[Saved entries]
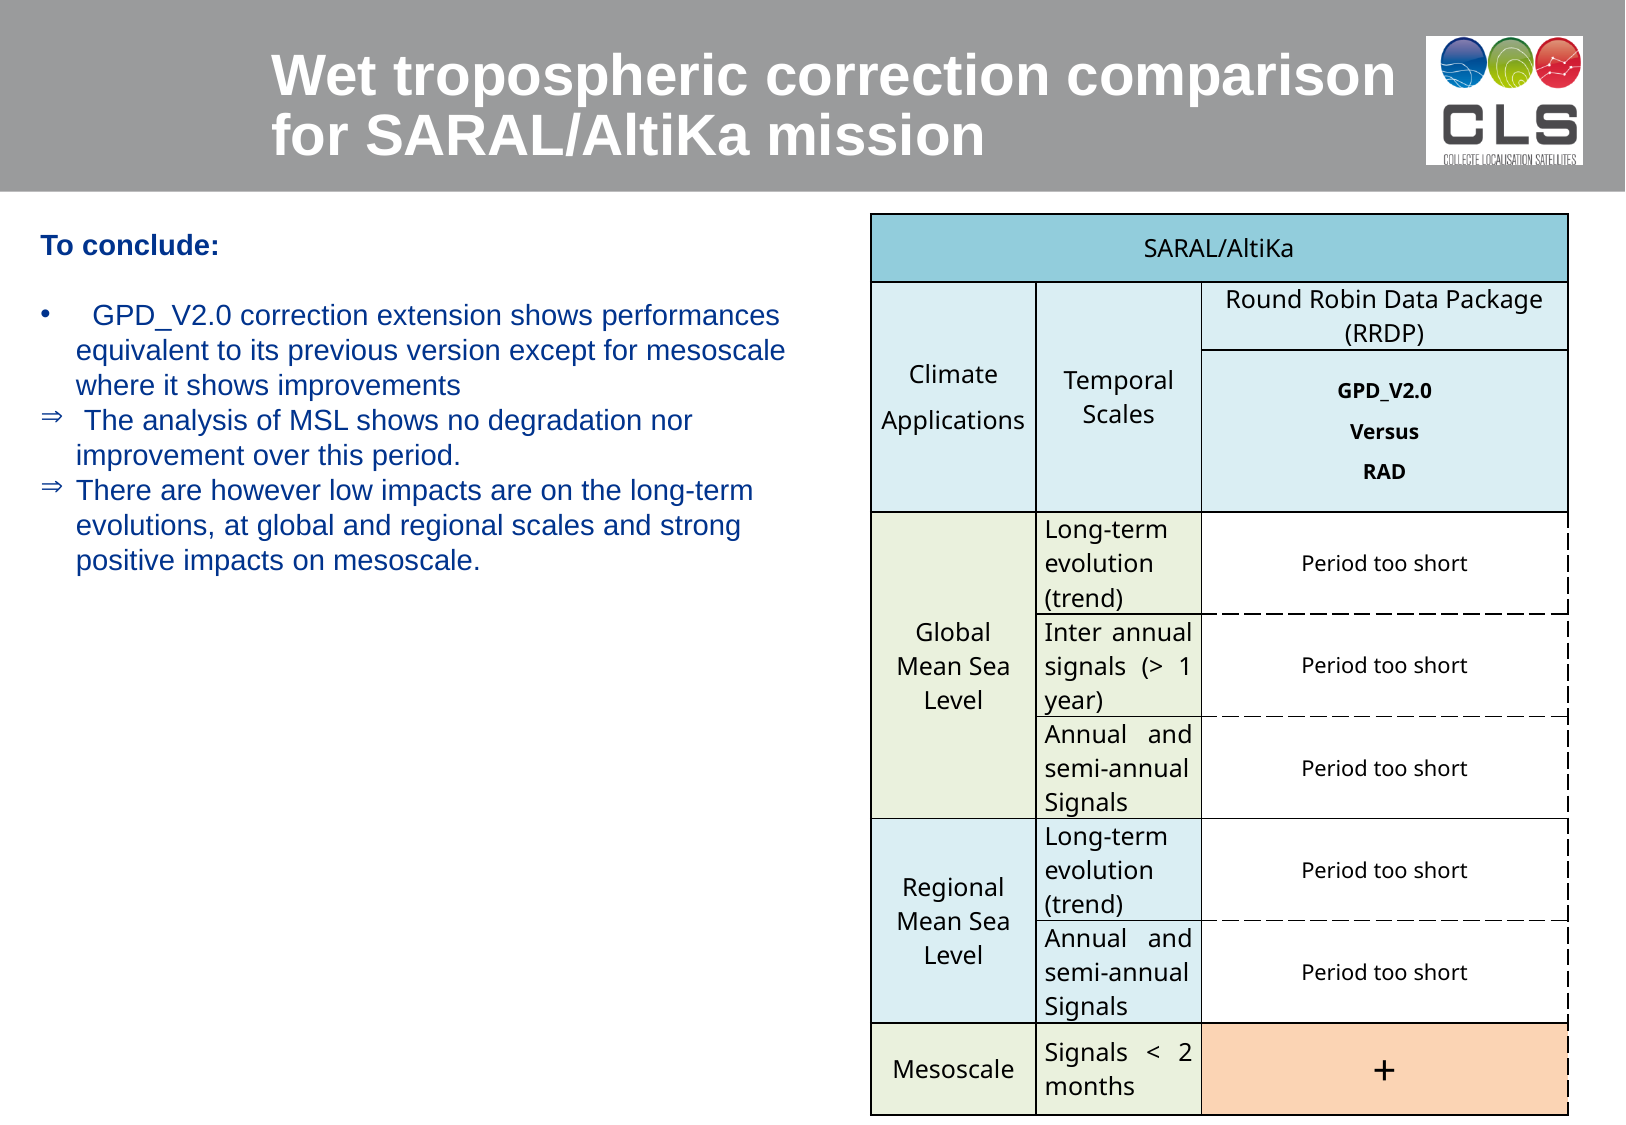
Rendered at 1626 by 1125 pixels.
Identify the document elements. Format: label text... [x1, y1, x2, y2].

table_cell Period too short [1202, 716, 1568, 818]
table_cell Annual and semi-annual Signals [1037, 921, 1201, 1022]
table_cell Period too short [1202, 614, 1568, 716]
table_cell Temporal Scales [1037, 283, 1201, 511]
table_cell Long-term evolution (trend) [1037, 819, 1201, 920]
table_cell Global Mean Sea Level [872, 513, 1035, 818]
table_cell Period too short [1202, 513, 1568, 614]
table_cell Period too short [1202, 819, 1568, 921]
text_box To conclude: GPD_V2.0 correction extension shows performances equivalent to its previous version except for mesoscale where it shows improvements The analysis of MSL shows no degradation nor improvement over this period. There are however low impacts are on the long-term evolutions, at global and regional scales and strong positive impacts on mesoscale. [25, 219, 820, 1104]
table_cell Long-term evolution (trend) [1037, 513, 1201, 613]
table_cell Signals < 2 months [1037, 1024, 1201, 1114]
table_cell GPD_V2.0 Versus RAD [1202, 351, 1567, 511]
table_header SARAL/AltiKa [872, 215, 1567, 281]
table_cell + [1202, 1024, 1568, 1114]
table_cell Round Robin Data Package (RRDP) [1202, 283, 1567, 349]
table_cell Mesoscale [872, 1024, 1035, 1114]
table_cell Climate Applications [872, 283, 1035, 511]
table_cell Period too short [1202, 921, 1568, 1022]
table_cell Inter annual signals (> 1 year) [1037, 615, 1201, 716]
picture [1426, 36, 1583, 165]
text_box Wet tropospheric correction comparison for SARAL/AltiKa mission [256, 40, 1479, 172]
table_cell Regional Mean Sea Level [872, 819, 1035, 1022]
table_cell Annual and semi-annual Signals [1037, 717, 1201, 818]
==
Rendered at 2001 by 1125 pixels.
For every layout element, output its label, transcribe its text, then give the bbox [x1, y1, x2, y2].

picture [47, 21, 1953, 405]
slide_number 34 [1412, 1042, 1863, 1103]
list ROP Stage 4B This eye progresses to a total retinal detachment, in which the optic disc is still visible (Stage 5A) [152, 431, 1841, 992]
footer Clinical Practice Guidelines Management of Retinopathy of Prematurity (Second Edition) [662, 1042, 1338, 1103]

Prompt -
Show all lines in the entries above where the word "Rendered" appears.

Answer to the problem -
Rendered at 1626 by 1125 pixels.
Rendered at 2001 by 1125 pixels.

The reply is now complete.